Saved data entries
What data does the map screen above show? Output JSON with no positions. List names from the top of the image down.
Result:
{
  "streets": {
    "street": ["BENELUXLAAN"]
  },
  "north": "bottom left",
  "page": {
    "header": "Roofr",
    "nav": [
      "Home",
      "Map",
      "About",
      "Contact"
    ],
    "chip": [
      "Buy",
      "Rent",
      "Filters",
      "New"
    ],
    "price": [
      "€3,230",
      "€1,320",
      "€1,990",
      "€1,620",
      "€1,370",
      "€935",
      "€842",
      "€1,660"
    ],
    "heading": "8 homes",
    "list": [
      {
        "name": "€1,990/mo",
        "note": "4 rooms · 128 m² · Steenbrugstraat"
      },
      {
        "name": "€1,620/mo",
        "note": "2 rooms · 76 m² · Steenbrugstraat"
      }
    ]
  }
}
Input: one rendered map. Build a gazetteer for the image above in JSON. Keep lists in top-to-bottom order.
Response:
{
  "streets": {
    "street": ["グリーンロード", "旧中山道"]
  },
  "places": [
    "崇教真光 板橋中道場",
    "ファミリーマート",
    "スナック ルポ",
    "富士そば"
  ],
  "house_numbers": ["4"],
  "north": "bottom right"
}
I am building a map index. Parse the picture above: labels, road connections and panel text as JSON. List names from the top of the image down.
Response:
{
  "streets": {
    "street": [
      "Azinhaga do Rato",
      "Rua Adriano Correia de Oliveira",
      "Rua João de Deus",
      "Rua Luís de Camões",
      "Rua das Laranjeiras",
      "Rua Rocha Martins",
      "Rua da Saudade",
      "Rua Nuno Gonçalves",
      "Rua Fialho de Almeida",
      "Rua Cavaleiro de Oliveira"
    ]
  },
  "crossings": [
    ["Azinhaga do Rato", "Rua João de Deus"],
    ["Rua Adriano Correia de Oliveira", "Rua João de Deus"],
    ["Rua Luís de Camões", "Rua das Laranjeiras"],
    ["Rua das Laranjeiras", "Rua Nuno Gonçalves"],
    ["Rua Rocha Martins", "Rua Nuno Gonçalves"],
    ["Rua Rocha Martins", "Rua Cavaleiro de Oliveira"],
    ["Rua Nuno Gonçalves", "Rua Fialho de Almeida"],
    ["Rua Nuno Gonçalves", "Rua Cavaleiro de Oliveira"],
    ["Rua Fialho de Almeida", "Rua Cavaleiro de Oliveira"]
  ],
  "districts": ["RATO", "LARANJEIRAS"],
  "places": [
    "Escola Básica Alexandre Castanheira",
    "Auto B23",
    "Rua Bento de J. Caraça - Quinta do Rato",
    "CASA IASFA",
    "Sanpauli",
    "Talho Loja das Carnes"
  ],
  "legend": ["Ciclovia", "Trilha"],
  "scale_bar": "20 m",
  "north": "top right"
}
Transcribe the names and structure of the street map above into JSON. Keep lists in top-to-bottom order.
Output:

Assigned task
The answer must reproduce all of the entries exactly.

Written solution
What data does the map screen above show? Output JSON with no positions. List names from the top of the image down.
Result:
{
  "streets": {
    "street": ["BENELUXLAAN"]
  },
  "north": "bottom left",
  "page": {
    "header": "Roofr",
    "nav": [
      "Home",
      "Map",
      "About",
      "Contact"
    ],
    "chip": [
      "Buy",
      "Rent",
      "Filters",
      "New"
    ],
    "price": [
      "€3,230",
      "€1,320",
      "€1,990",
      "€1,620",
      "€1,370",
      "€935",
      "€842",
      "€1,660"
    ],
    "heading": "8 homes",
    "list": [
      {
        "name": "€1,990/mo",
        "note": "4 rooms · 128 m² · Steenbrugstraat"
      },
      {
        "name": "€1,620/mo",
        "note": "2 rooms · 76 m² · Steenbrugstraat"
      }
    ]
  }
}
Input: one rendered map. Build a gazetteer for the image above in JSON. Keep lists in top-to-bottom order.
Response:
{
  "streets": {
    "street": ["グリーンロード", "旧中山道"]
  },
  "places": [
    "崇教真光 板橋中道場",
    "ファミリーマート",
    "スナック ルポ",
    "富士そば"
  ],
  "house_numbers": ["4"],
  "north": "bottom right"
}
I am building a map index. Parse the picture above: labels, road connections and panel text as JSON. List names from the top of the image down.
Response:
{
  "streets": {
    "street": [
      "Azinhaga do Rato",
      "Rua Adriano Correia de Oliveira",
      "Rua João de Deus",
      "Rua Luís de Camões",
      "Rua das Laranjeiras",
      "Rua Rocha Martins",
      "Rua da Saudade",
      "Rua Nuno Gonçalves",
      "Rua Fialho de Almeida",
      "Rua Cavaleiro de Oliveira"
    ]
  },
  "crossings": [
    ["Azinhaga do Rato", "Rua João de Deus"],
    ["Rua Adriano Correia de Oliveira", "Rua João de Deus"],
    ["Rua Luís de Camões", "Rua das Laranjeiras"],
    ["Rua das Laranjeiras", "Rua Nuno Gonçalves"],
    ["Rua Rocha Martins", "Rua Nuno Gonçalves"],
    ["Rua Rocha Martins", "Rua Cavaleiro de Oliveira"],
    ["Rua Nuno Gonçalves", "Rua Fialho de Almeida"],
    ["Rua Nuno Gonçalves", "Rua Cavaleiro de Oliveira"],
    ["Rua Fialho de Almeida", "Rua Cavaleiro de Oliveira"]
  ],
  "districts": ["RATO", "LARANJEIRAS"],
  "places": [
    "Escola Básica Alexandre Castanheira",
    "Auto B23",
    "Rua Bento de J. Caraça - Quinta do Rato",
    "CASA IASFA",
    "Sanpauli",
    "Talho Loja das Carnes"
  ],
  "legend": ["Ciclovia", "Trilha"],
  "scale_bar": "20 m",
  "north": "top right"
}
Transcribe the names and structure of the street map above into JSON. Keep lists in top-to-bottom order.
Output:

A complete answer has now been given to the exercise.